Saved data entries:
··········
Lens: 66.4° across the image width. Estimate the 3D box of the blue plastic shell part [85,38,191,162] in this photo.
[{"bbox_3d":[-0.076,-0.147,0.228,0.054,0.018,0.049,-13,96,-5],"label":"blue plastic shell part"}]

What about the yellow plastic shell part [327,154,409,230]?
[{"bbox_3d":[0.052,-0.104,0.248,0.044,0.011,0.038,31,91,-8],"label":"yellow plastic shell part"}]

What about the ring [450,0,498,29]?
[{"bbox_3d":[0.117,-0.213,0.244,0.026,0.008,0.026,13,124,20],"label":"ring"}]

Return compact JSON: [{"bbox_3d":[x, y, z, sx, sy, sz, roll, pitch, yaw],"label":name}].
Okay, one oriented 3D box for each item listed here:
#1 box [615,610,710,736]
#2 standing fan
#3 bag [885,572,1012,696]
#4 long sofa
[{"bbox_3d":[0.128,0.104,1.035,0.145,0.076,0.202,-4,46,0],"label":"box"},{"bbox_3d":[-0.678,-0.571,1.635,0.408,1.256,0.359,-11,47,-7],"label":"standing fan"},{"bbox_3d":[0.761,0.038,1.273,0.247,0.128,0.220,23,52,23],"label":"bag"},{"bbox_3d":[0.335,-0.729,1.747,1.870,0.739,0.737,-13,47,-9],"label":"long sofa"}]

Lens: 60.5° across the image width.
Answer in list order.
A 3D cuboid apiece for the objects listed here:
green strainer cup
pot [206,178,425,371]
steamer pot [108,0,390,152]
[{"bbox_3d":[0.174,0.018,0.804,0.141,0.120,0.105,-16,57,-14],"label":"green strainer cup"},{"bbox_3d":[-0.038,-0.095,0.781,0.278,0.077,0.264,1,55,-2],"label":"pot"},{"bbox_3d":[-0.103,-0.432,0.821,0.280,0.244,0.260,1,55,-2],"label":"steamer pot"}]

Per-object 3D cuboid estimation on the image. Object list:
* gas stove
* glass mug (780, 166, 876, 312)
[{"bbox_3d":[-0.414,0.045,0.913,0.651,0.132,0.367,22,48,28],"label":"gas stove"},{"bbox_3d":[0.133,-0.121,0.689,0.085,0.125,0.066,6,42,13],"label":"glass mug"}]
··········
| Action item |
Copy all records verbatim.

| Task answer |
Lens: 66.4° across the image width. Estimate the 3D box of the blue plastic shell part [85,38,191,162] in this photo.
[{"bbox_3d":[-0.076,-0.147,0.228,0.054,0.018,0.049,-13,96,-5],"label":"blue plastic shell part"}]

What about the yellow plastic shell part [327,154,409,230]?
[{"bbox_3d":[0.052,-0.104,0.248,0.044,0.011,0.038,31,91,-8],"label":"yellow plastic shell part"}]

What about the ring [450,0,498,29]?
[{"bbox_3d":[0.117,-0.213,0.244,0.026,0.008,0.026,13,124,20],"label":"ring"}]

Return compact JSON: [{"bbox_3d":[x, y, z, sx, sy, sz, roll, pitch, yaw],"label":name}].
Okay, one oriented 3D box for each item listed here:
#1 box [615,610,710,736]
#2 standing fan
#3 bag [885,572,1012,696]
#4 long sofa
[{"bbox_3d":[0.128,0.104,1.035,0.145,0.076,0.202,-4,46,0],"label":"box"},{"bbox_3d":[-0.678,-0.571,1.635,0.408,1.256,0.359,-11,47,-7],"label":"standing fan"},{"bbox_3d":[0.761,0.038,1.273,0.247,0.128,0.220,23,52,23],"label":"bag"},{"bbox_3d":[0.335,-0.729,1.747,1.870,0.739,0.737,-13,47,-9],"label":"long sofa"}]

Lens: 60.5° across the image width.
Answer in list order.
A 3D cuboid apiece for the objects listed here:
green strainer cup
pot [206,178,425,371]
steamer pot [108,0,390,152]
[{"bbox_3d":[0.174,0.018,0.804,0.141,0.120,0.105,-16,57,-14],"label":"green strainer cup"},{"bbox_3d":[-0.038,-0.095,0.781,0.278,0.077,0.264,1,55,-2],"label":"pot"},{"bbox_3d":[-0.103,-0.432,0.821,0.280,0.244,0.260,1,55,-2],"label":"steamer pot"}]

Per-object 3D cuboid estimation on the image. Object list:
* gas stove
* glass mug (780, 166, 876, 312)
[{"bbox_3d":[-0.414,0.045,0.913,0.651,0.132,0.367,22,48,28],"label":"gas stove"},{"bbox_3d":[0.133,-0.121,0.689,0.085,0.125,0.066,6,42,13],"label":"glass mug"}]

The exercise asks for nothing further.